> **Work to be completed**
Format all of the records below as a JSON list of strings, with one string per line and blank lines dropped. Leave the pictures out.
>>>
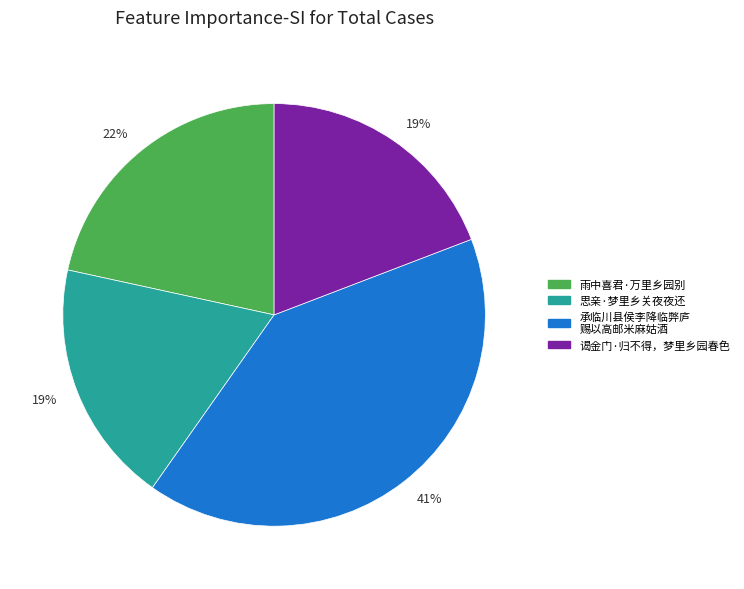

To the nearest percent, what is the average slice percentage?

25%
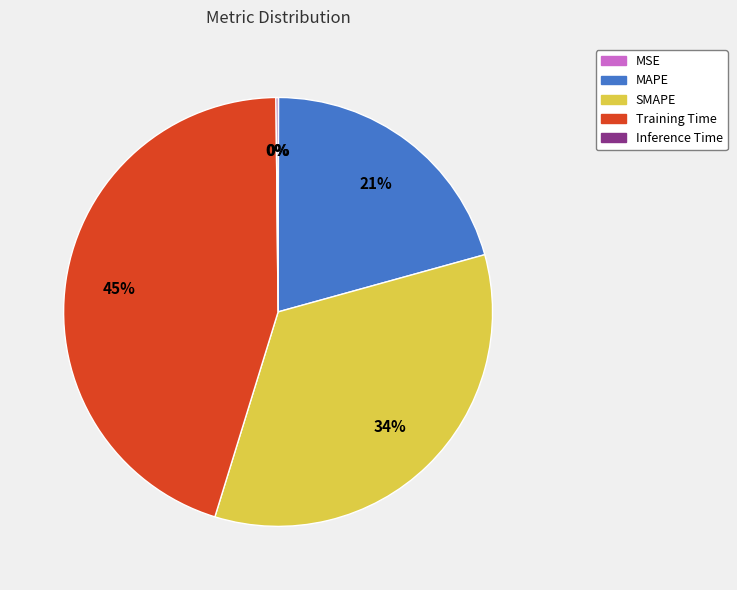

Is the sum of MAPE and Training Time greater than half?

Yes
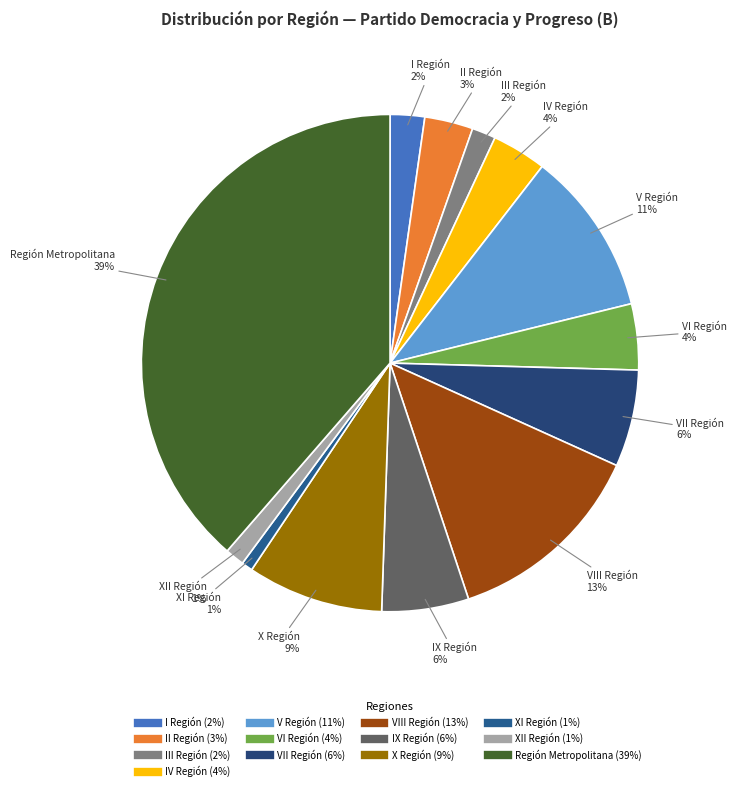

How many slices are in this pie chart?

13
<<<
> **Task response**
[
  "To the nearest percent, what is the average slice percentage?",
  "25%",
  "Is the sum of MAPE and Training Time greater than half?",
  "Yes",
  "How many slices are in this pie chart?",
  "13"
]